Flexible polymers play an important role in enabling radioisotopes to be used effectively in polymeric materials in a wide variety of radiation-dependent applications where flexible materials are required. Since poly(imide siloxane) block copolymers can be used flexibly, they can be applied to a wide variety of industrial materials as compatible polymers. The poly (imide siloxane) block copolymer were synthesized as high resistance material with flexible and pelletized forms in order to be used in biomedical applications. Gamma transmission technique was applied to examine the gamma shielding property of the poly (imide siloxane) block copolymer. The gamma shielding capacity with <1 MeV as low-energy gamma photons by using Cs-137 radioisotope and with >1 MeV as high energy gamma photons by using Co-60 radioisotope were used for the gamma transmission technique. Comparing the linear attenuation coefficient increase in flexible and pelleted samples showed that flexible samples perform better for the gamma shield. It was also detected that the linear attenuation coefficient of the poly (imide siloxane) block copolymer in both flexible and pelletized forms has the highest gamma shielding property.
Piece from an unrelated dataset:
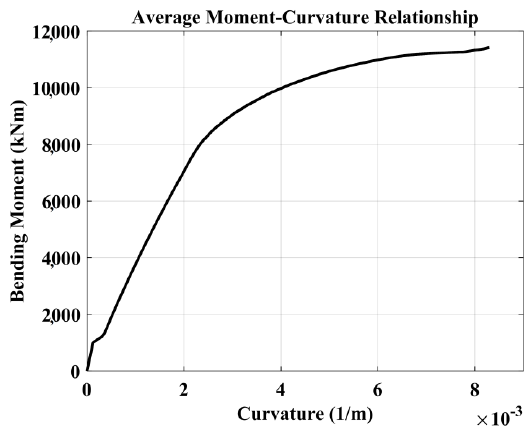
Figure 12. Pile section ‘bending moment-curvature’ relationship for B7 pile section.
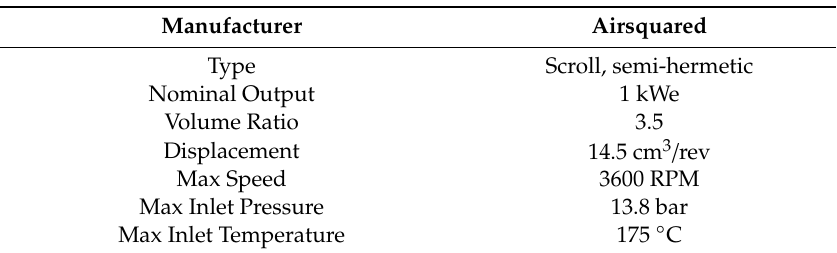
Table 1. Details of the chosen expander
Sr-90 radioisotope was used in the beta transmission examination of poly (imide siloxane) block copolymers. Beta properties were compared to evaluate radiation penetration for flexible sheet pelletized forms of poly (imide siloxane) block copolymer. Granular structure in the pelletized form of pelletizing the poly (imide siloxane) block copolymer improved radiation-shielding properties. The half-value layer (HVL) for negative beta particles was detected as ~9.5 cm. It was derived that the pelletized form of poly (imide siloxane) block copolymers has higher resistance against beta particles comparing to flexible form about the radiation penetration. The granular content of the pelletized form of poly (imide siloxane) block copolymers prevented the structure against beta particles penetration. The pelletization of the grains of pelletized form of poly (imide siloxane) block copolymers improved beta shielding properties of poly (imide siloxane) block copolymers for the use in biomedical applications as biocompatible, high resistance materials.